Data items:
--------------------------------

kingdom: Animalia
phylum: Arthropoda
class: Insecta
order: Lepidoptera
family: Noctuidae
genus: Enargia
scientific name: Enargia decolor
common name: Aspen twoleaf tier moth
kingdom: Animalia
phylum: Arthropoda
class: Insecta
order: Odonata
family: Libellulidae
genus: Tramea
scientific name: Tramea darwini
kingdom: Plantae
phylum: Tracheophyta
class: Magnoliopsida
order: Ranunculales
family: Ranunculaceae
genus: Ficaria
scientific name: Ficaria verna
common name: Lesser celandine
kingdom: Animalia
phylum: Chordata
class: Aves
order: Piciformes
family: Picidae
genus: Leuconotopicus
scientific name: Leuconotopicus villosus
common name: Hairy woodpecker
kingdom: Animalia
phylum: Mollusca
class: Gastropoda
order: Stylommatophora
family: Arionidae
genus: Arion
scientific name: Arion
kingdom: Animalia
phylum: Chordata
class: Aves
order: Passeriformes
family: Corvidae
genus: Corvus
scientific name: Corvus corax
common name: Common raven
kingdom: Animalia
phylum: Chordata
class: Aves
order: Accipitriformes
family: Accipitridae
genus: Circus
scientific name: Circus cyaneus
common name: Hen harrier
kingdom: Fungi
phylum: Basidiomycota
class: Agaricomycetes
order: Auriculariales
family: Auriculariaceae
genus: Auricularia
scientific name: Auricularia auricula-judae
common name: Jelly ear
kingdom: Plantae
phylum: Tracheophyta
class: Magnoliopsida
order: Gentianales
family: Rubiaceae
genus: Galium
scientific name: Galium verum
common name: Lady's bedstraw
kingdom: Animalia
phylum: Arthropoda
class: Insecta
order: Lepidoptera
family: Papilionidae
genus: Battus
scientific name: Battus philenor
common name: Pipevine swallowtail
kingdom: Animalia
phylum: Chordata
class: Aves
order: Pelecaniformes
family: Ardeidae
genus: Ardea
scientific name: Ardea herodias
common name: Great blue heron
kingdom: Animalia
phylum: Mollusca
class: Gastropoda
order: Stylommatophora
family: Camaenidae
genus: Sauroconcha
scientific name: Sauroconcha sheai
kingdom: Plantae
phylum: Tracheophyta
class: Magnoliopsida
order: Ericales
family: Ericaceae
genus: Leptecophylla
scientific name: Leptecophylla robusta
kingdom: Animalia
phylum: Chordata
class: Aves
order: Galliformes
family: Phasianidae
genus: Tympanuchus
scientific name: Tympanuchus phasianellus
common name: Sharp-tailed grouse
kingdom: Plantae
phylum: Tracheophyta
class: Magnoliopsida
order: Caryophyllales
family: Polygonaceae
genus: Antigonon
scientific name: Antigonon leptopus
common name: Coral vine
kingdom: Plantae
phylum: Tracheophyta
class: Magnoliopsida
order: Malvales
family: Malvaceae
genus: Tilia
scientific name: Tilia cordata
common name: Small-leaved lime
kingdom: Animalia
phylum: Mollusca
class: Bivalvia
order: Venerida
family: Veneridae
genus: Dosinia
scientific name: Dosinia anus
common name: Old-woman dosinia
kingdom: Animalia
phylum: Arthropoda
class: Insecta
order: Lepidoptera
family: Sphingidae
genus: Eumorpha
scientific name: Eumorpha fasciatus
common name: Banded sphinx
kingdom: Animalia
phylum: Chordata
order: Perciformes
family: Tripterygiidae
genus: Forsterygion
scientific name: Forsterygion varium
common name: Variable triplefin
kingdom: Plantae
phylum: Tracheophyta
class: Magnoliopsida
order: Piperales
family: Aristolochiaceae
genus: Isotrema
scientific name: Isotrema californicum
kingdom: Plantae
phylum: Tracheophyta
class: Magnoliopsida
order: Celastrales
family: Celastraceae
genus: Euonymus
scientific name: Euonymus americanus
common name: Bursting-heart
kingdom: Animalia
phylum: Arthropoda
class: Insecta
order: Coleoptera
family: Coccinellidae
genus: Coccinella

--------------------------------

● Exercise instructions: Copy out every line of the entries above, unchanged and in the same order.

● Reply to the task:
kingdom: Animalia
phylum: Arthropoda
class: Insecta
order: Lepidoptera
family: Noctuidae
genus: Enargia
scientific name: Enargia decolor
common name: Aspen twoleaf tier moth
kingdom: Animalia
phylum: Arthropoda
class: Insecta
order: Odonata
family: Libellulidae
genus: Tramea
scientific name: Tramea darwini
kingdom: Plantae
phylum: Tracheophyta
class: Magnoliopsida
order: Ranunculales
family: Ranunculaceae
genus: Ficaria
scientific name: Ficaria verna
common name: Lesser celandine
kingdom: Animalia
phylum: Chordata
class: Aves
order: Piciformes
family: Picidae
genus: Leuconotopicus
scientific name: Leuconotopicus villosus
common name: Hairy woodpecker
kingdom: Animalia
phylum: Mollusca
class: Gastropoda
order: Stylommatophora
family: Arionidae
genus: Arion
scientific name: Arion
kingdom: Animalia
phylum: Chordata
class: Aves
order: Passeriformes
family: Corvidae
genus: Corvus
scientific name: Corvus corax
common name: Common raven
kingdom: Animalia
phylum: Chordata
class: Aves
order: Accipitriformes
family: Accipitridae
genus: Circus
scientific name: Circus cyaneus
common name: Hen harrier
kingdom: Fungi
phylum: Basidiomycota
class: Agaricomycetes
order: Auriculariales
family: Auriculariaceae
genus: Auricularia
scientific name: Auricularia auricula-judae
common name: Jelly ear
kingdom: Plantae
phylum: Tracheophyta
class: Magnoliopsida
order: Gentianales
family: Rubiaceae
genus: Galium
scientific name: Galium verum
common name: Lady's bedstraw
kingdom: Animalia
phylum: Arthropoda
class: Insecta
order: Lepidoptera
family: Papilionidae
genus: Battus
scientific name: Battus philenor
common name: Pipevine swallowtail
kingdom: Animalia
phylum: Chordata
class: Aves
order: Pelecaniformes
family: Ardeidae
genus: Ardea
scientific name: Ardea herodias
common name: Great blue heron
kingdom: Animalia
phylum: Mollusca
class: Gastropoda
order: Stylommatophora
family: Camaenidae
genus: Sauroconcha
scientific name: Sauroconcha sheai
kingdom: Plantae
phylum: Tracheophyta
class: Magnoliopsida
order: Ericales
family: Ericaceae
genus: Leptecophylla
scientific name: Leptecophylla robusta
kingdom: Animalia
phylum: Chordata
class: Aves
order: Galliformes
family: Phasianidae
genus: Tympanuchus
scientific name: Tympanuchus phasianellus
common name: Sharp-tailed grouse
kingdom: Plantae
phylum: Tracheophyta
class: Magnoliopsida
order: Caryophyllales
family: Polygonaceae
genus: Antigonon
scientific name: Antigonon leptopus
common name: Coral vine
kingdom: Plantae
phylum: Tracheophyta
class: Magnoliopsida
order: Malvales
family: Malvaceae
genus: Tilia
scientific name: Tilia cordata
common name: Small-leaved lime
kingdom: Animalia
phylum: Mollusca
class: Bivalvia
order: Venerida
family: Veneridae
genus: Dosinia
scientific name: Dosinia anus
common name: Old-woman dosinia
kingdom: Animalia
phylum: Arthropoda
class: Insecta
order: Lepidoptera
family: Sphingidae
genus: Eumorpha
scientific name: Eumorpha fasciatus
common name: Banded sphinx
kingdom: Animalia
phylum: Chordata
order: Perciformes
family: Tripterygiidae
genus: Forsterygion
scientific name: Forsterygion varium
common name: Variable triplefin
kingdom: Plantae
phylum: Tracheophyta
class: Magnoliopsida
order: Piperales
family: Aristolochiaceae
genus: Isotrema
scientific name: Isotrema californicum
kingdom: Plantae
phylum: Tracheophyta
class: Magnoliopsida
order: Celastrales
family: Celastraceae
genus: Euonymus
scientific name: Euonymus americanus
common name: Bursting-heart
kingdom: Animalia
phylum: Arthropoda
class: Insecta
order: Coleoptera
family: Coccinellidae
genus: Coccinella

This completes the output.